Saved data entries
+---+

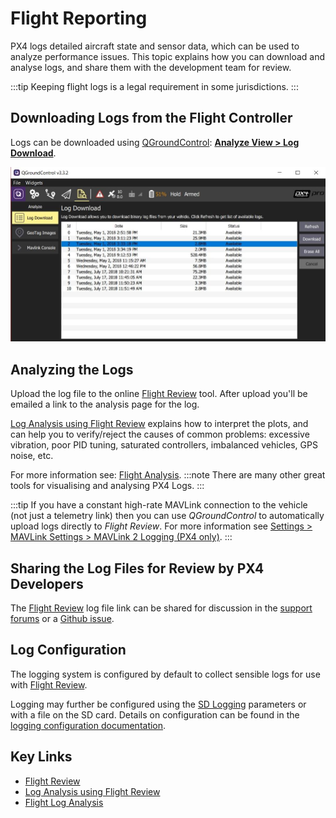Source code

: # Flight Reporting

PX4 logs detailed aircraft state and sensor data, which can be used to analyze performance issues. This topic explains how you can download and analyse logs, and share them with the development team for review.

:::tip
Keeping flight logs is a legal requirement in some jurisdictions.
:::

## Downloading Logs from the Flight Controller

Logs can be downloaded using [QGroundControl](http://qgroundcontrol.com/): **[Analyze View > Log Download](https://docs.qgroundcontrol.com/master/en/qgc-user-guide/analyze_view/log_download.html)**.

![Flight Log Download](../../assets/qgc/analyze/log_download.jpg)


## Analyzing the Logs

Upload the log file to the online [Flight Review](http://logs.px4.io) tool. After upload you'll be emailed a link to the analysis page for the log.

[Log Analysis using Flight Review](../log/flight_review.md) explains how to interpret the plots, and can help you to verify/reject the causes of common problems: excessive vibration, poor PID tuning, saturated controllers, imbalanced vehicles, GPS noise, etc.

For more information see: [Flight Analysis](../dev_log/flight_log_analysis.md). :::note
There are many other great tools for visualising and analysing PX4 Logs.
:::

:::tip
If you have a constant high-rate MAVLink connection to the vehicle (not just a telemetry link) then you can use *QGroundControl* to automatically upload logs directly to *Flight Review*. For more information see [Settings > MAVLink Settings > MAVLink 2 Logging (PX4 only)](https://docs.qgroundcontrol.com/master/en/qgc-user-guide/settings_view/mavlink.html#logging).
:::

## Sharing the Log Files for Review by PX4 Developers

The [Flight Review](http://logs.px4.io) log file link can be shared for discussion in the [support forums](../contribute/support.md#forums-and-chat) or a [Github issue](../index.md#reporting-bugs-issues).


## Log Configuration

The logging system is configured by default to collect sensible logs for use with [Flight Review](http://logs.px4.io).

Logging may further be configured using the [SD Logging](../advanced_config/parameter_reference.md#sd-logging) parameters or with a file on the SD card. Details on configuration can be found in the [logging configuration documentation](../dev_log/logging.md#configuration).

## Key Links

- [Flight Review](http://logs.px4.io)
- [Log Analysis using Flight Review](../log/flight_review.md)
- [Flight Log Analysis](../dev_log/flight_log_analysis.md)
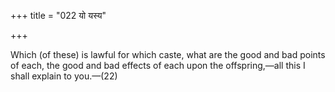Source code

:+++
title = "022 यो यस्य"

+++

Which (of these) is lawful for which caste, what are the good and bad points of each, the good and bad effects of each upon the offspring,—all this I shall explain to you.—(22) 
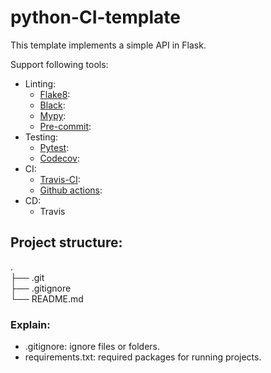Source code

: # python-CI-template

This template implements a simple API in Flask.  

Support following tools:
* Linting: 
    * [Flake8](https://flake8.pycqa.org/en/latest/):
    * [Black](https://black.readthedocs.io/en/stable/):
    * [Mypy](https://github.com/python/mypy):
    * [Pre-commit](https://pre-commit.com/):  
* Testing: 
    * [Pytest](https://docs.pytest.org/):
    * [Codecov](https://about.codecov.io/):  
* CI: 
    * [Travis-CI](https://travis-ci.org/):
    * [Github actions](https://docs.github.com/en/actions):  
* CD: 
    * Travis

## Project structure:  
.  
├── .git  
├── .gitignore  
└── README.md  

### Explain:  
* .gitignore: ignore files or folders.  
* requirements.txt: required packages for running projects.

+---+

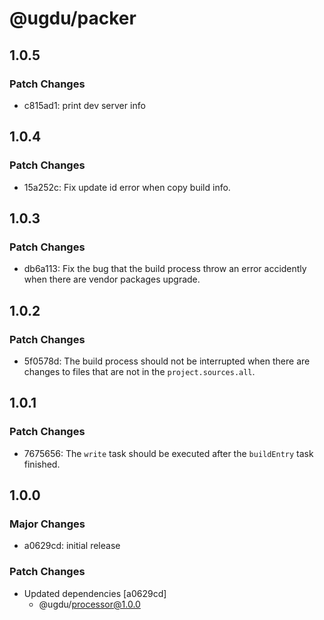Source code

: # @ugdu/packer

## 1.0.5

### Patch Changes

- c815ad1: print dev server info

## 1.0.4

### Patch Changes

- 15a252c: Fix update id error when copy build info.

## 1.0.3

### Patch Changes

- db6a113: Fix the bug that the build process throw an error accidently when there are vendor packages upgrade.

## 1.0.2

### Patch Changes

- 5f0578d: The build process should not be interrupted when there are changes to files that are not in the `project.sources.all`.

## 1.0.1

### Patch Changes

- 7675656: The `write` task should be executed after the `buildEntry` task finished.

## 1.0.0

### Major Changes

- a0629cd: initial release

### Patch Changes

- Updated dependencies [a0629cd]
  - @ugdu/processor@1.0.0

+---+

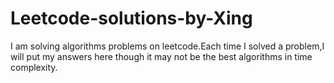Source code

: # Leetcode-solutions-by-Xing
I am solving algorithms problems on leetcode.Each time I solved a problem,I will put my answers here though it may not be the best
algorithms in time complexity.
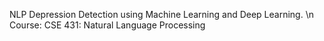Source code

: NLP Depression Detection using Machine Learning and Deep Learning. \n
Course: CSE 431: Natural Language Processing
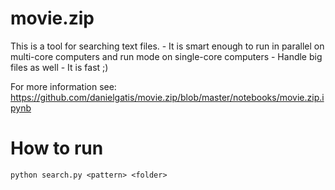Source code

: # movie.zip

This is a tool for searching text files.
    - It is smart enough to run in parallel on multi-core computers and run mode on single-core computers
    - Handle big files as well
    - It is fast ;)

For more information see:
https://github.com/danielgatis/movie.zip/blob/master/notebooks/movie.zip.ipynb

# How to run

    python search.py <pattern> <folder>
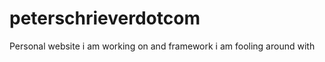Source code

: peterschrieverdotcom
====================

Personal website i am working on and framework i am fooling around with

+---+

Find all lines in the records that hold the word "python". Copy them.

_Task result_
: # python-CI-template
    * [Mypy](https://github.com/python/mypy):
    python search.py <pattern> <folder>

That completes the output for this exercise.